Activity → Only one stretch of the data below should be repeated: the lines from the line containing "1014 564 4559" through the line containing "21 712 4801", inclusive, exactly as they are.

Saved entries:
• • • •

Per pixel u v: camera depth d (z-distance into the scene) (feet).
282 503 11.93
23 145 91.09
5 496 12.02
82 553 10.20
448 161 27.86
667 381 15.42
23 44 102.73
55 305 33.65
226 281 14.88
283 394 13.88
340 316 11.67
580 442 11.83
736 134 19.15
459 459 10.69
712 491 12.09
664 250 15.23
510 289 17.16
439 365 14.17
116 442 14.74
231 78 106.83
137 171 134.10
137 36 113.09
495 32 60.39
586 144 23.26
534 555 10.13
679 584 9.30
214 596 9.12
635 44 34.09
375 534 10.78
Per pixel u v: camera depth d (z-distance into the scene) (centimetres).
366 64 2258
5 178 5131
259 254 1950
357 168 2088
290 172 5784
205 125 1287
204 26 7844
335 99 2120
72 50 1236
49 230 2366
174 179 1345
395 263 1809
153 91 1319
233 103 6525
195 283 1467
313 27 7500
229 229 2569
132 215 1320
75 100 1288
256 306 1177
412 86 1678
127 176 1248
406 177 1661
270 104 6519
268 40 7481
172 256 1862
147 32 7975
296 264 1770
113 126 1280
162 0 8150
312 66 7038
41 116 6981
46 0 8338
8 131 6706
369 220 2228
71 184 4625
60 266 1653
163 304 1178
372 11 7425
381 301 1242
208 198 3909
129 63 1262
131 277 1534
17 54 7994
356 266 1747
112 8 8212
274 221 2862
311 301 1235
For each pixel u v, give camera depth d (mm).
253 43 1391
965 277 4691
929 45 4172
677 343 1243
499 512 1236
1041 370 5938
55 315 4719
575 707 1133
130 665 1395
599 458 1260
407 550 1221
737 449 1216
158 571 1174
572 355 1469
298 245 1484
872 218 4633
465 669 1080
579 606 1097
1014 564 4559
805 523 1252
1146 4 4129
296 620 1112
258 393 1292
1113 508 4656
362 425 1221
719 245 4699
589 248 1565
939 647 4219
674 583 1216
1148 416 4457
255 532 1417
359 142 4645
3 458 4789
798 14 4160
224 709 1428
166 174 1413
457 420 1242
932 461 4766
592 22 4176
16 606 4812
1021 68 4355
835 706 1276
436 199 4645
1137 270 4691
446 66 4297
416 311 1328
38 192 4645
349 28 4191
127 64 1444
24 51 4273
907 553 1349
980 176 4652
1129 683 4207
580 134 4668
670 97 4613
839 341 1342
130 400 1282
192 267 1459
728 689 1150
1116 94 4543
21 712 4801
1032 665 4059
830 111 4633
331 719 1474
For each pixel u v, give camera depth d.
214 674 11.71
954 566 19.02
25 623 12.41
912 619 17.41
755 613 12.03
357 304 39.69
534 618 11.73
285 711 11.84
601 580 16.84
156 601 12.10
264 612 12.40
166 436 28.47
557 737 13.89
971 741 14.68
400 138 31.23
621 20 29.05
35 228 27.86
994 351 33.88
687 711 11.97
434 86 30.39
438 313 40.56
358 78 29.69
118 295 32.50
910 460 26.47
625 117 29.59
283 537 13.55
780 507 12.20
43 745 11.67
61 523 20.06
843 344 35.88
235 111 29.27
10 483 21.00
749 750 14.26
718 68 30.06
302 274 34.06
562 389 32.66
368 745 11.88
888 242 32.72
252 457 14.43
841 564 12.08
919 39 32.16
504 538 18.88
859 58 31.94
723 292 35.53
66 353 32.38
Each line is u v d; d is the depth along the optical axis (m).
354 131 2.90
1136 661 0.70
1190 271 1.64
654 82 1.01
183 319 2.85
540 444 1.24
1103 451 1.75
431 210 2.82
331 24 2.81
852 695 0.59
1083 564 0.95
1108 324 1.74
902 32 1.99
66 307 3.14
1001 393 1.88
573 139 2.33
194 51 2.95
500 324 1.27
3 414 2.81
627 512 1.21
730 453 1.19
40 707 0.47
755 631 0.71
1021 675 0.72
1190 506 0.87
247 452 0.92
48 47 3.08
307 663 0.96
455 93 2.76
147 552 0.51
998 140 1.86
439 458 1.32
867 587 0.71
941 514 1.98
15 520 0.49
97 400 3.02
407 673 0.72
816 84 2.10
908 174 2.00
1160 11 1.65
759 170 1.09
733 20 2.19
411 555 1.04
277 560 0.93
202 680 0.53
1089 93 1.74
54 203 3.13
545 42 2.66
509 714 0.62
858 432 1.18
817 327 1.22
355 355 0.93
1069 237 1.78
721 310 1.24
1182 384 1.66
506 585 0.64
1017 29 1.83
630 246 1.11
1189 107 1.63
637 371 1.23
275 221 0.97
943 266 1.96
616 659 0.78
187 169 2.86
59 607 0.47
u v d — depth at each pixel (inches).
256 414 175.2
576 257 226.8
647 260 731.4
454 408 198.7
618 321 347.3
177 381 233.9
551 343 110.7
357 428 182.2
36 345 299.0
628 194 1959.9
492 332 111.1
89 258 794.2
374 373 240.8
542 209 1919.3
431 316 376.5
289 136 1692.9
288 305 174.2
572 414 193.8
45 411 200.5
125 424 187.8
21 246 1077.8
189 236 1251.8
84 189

• • • •

Completed task →
1014 564 4559
805 523 1252
1146 4 4129
296 620 1112
258 393 1292
1113 508 4656
362 425 1221
719 245 4699
589 248 1565
939 647 4219
674 583 1216
1148 416 4457
255 532 1417
359 142 4645
3 458 4789
798 14 4160
224 709 1428
166 174 1413
457 420 1242
932 461 4766
592 22 4176
16 606 4812
1021 68 4355
835 706 1276
436 199 4645
1137 270 4691
446 66 4297
416 311 1328
38 192 4645
349 28 4191
127 64 1444
24 51 4273
907 553 1349
980 176 4652
1129 683 4207
580 134 4668
670 97 4613
839 341 1342
130 400 1282
192 267 1459
728 689 1150
1116 94 4543
21 712 4801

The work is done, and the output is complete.